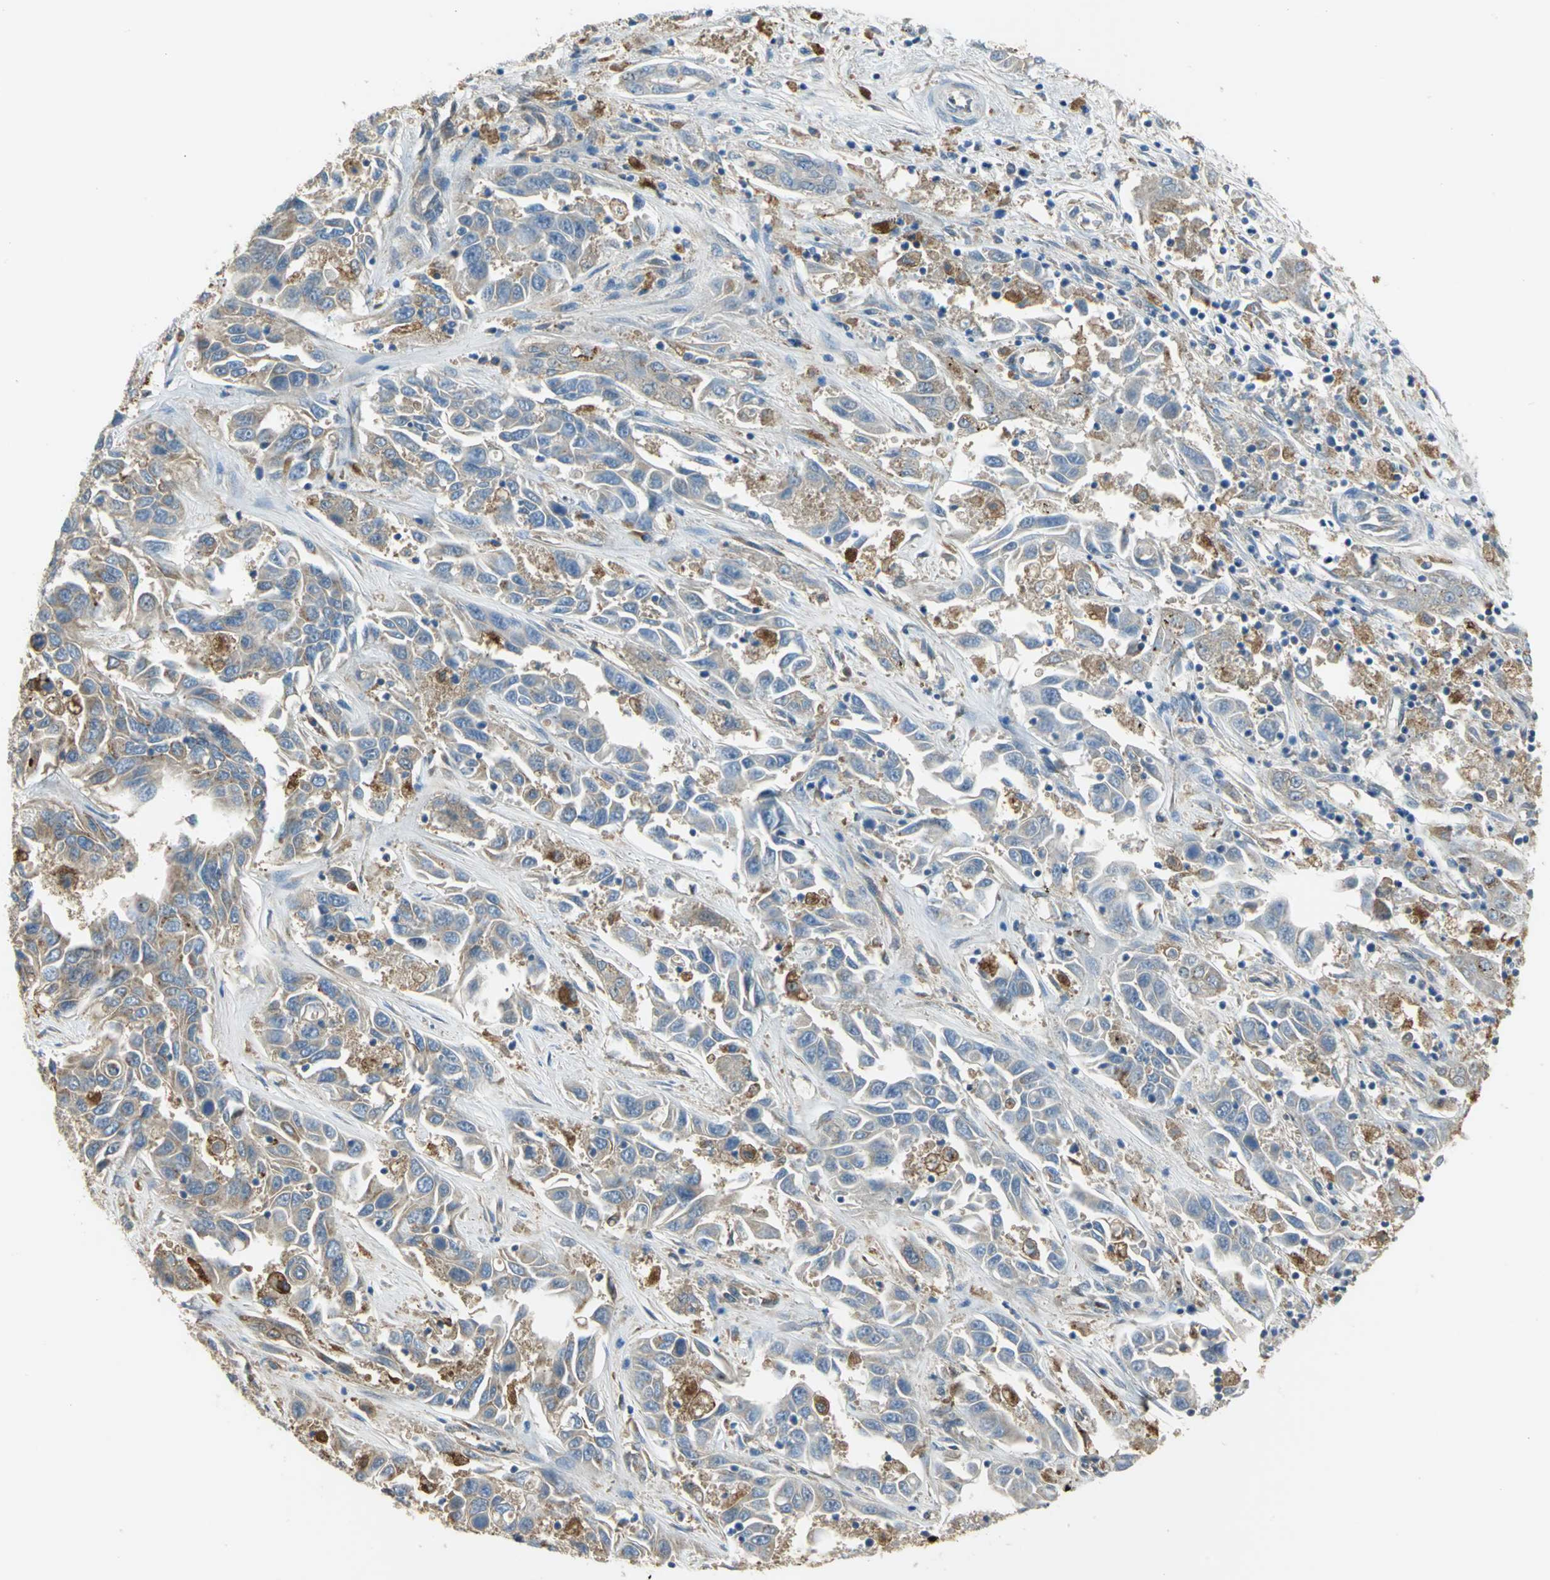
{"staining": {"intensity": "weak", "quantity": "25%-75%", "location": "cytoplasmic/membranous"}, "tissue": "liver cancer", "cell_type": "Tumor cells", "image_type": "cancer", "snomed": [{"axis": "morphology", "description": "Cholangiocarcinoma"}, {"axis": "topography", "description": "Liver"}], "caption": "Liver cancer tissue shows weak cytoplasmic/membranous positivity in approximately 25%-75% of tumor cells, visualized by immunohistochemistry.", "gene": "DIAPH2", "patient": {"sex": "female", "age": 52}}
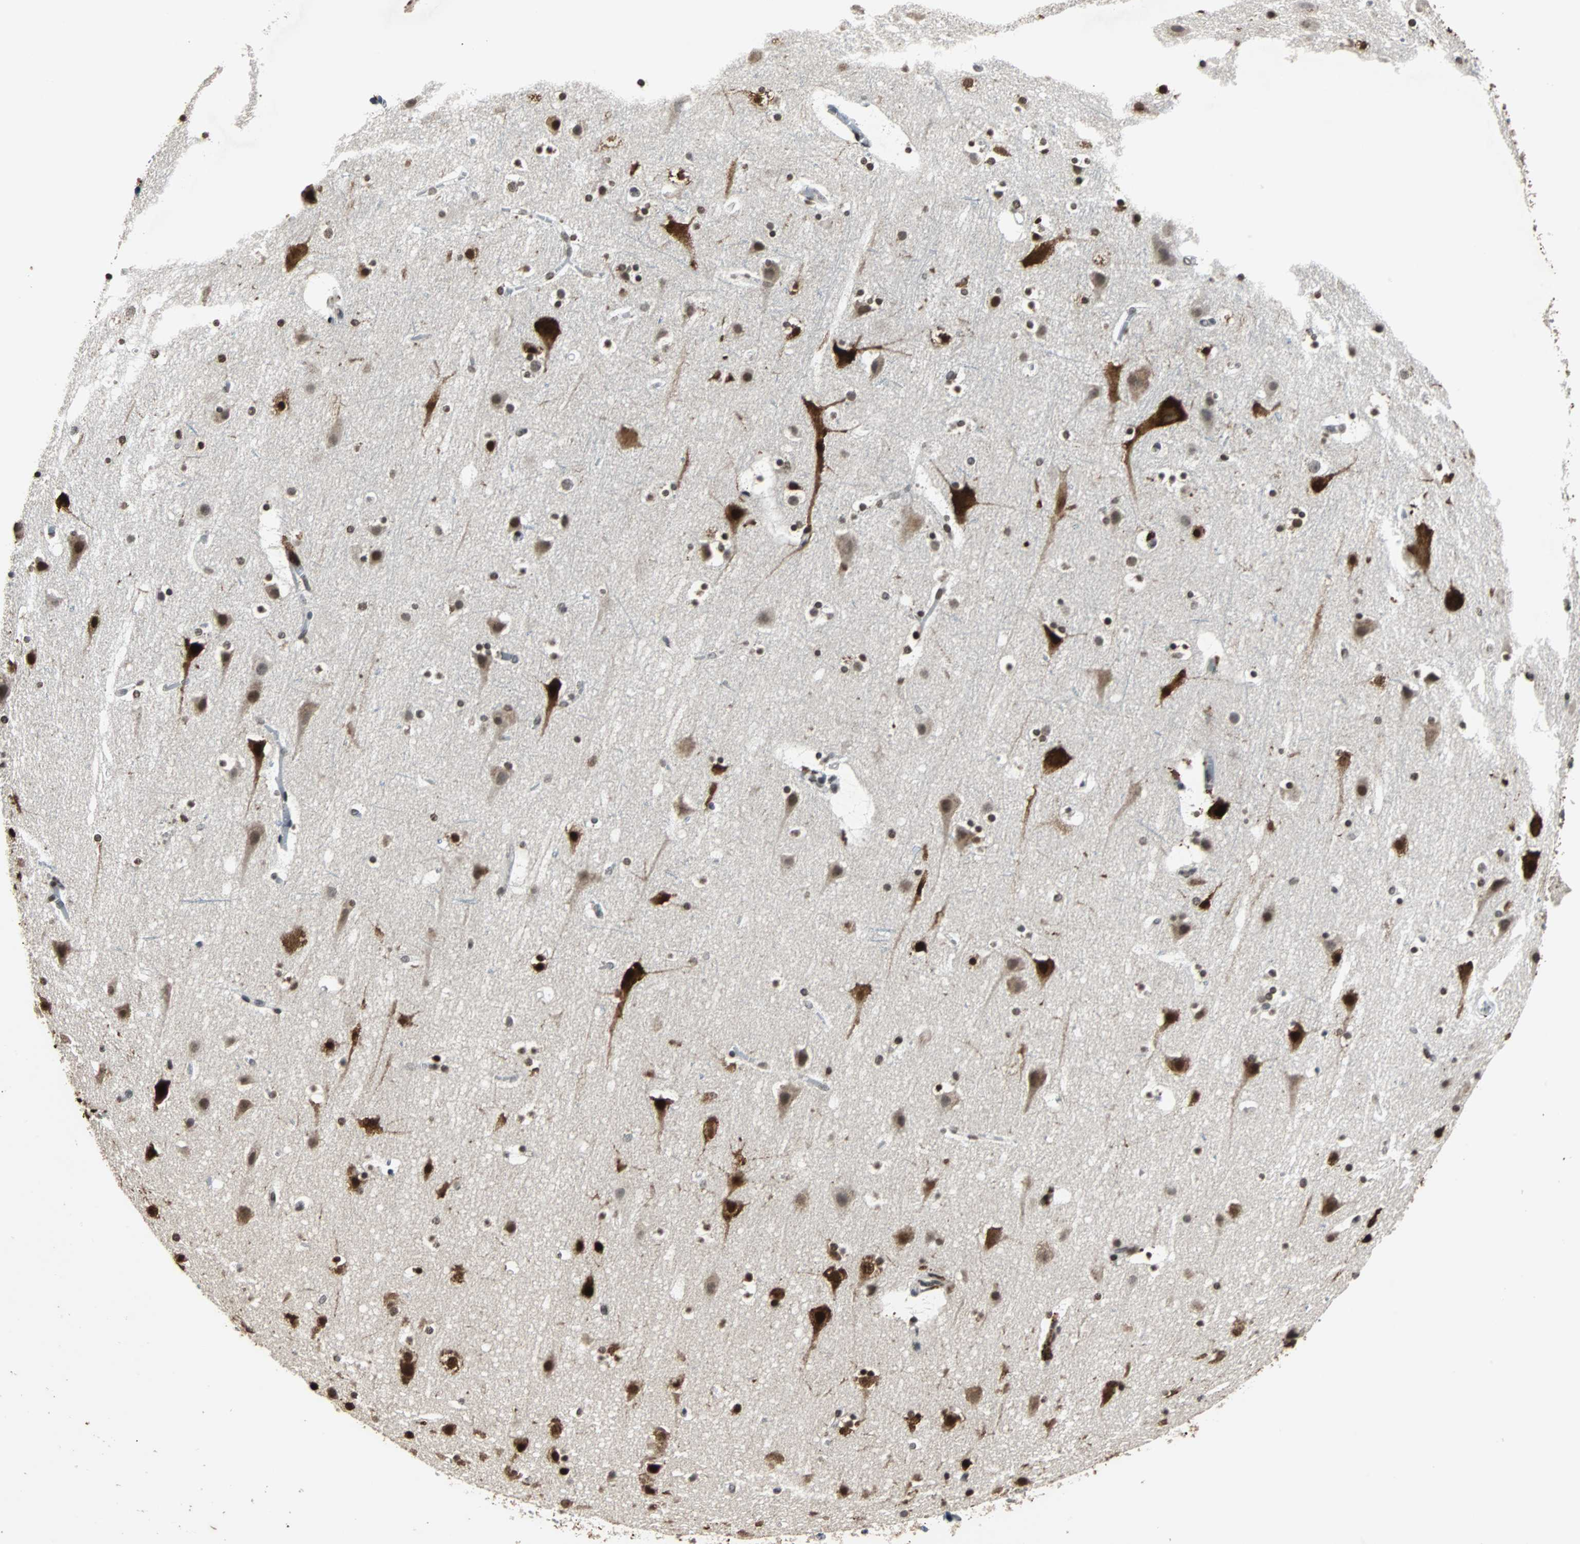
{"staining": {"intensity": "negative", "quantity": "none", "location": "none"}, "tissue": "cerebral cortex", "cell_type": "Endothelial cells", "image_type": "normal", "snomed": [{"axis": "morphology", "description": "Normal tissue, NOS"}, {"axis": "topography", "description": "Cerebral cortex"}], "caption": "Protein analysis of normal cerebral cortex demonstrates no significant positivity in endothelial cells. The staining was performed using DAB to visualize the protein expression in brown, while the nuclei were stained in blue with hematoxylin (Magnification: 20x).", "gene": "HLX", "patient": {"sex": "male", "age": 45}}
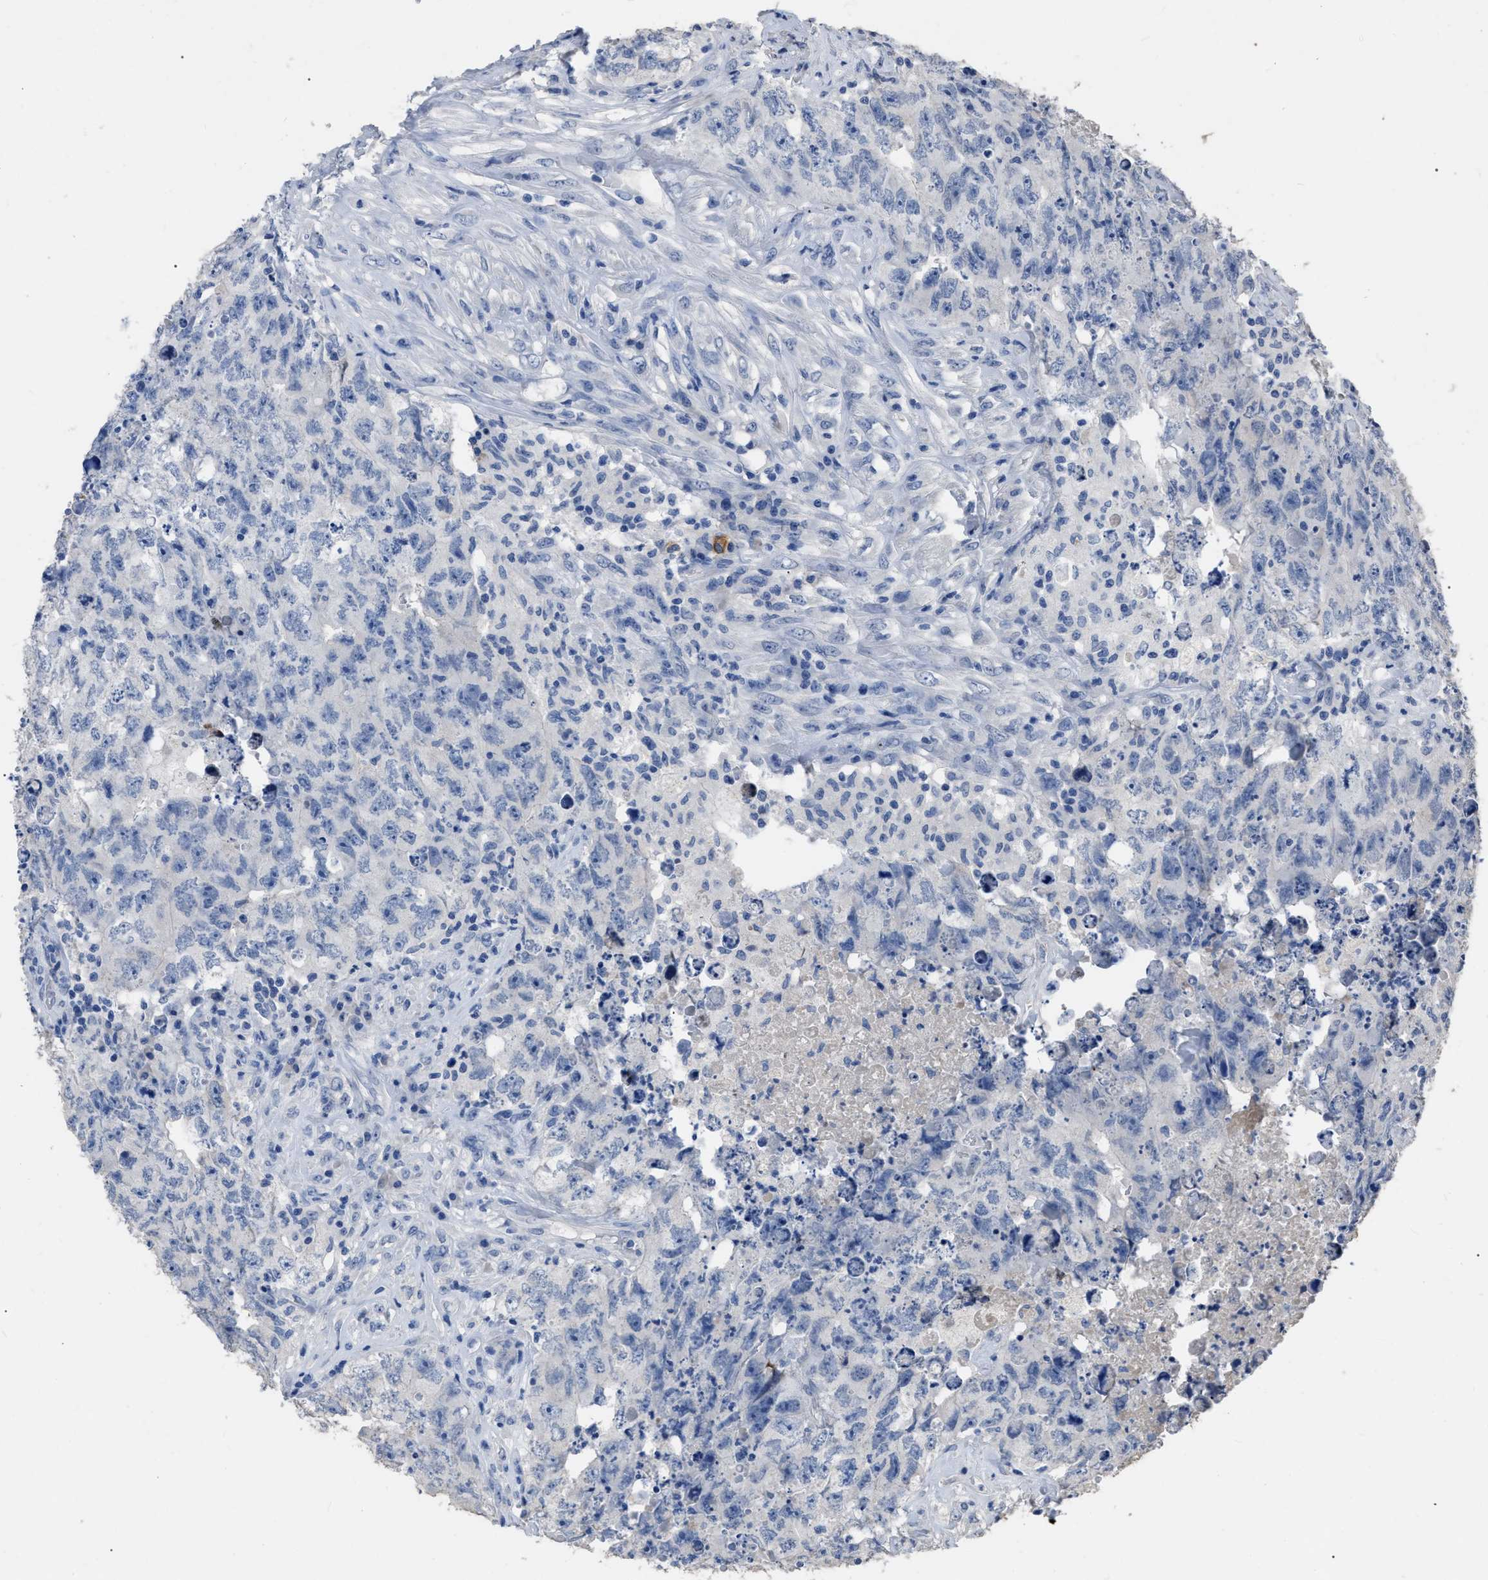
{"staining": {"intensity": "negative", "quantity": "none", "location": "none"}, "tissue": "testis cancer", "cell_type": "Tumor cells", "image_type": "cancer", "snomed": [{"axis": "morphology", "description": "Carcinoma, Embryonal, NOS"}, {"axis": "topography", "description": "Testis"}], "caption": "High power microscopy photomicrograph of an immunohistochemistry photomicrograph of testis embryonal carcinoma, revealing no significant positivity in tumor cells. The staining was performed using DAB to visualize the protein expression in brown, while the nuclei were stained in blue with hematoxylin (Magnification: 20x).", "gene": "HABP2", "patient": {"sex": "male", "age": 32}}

### Work instructions
The copy must reproduce the listing above verbatim and contain no pictures.

### Reply
{"staining": {"intensity": "weak", "quantity": "25%-75%", "location": "cytoplasmic/membranous"}, "tissue": "liver cancer", "cell_type": "Tumor cells", "image_type": "cancer", "snomed": [{"axis": "morphology", "description": "Cholangiocarcinoma"}, {"axis": "topography", "description": "Liver"}], "caption": "Liver cancer tissue shows weak cytoplasmic/membranous positivity in approximately 25%-75% of tumor cells, visualized by immunohistochemistry.", "gene": "DIAPH2", "patient": {"sex": "female", "age": 52}}
{"staining": {"intensity": "negative", "quantity": "none", "location": "none"}, "tissue": "cerebral cortex", "cell_type": "Endothelial cells", "image_type": "normal", "snomed": [{"axis": "morphology", "description": "Normal tissue, NOS"}, {"axis": "topography", "description": "Cerebral cortex"}], "caption": "Protein analysis of normal cerebral cortex demonstrates no significant positivity in endothelial cells. The staining was performed using DAB to visualize the protein expression in brown, while the nuclei were stained in blue with hematoxylin (Magnification: 20x).", "gene": "HLX", "patient": {"sex": "male", "age": 45}}
{"staining": {"intensity": "negative", "quantity": "none", "location": "none"}, "tissue": "testis cancer", "cell_type": "Tumor cells", "image_type": "cancer", "snomed": [{"axis": "morphology", "description": "Carcinoma, Embryonal, NOS"}, {"axis": "topography", "description": "Testis"}], "caption": "High power microscopy photomicrograph of an immunohistochemistry photomicrograph of testis embryonal carcinoma, revealing no significant positivity in tumor cells. The staining was performed using DAB to visualize the protein expression in brown, while the nuclei were stained in blue with hematoxylin (Magnification: 20x).", "gene": "HABP2", "patient": {"sex": "male", "age": 32}}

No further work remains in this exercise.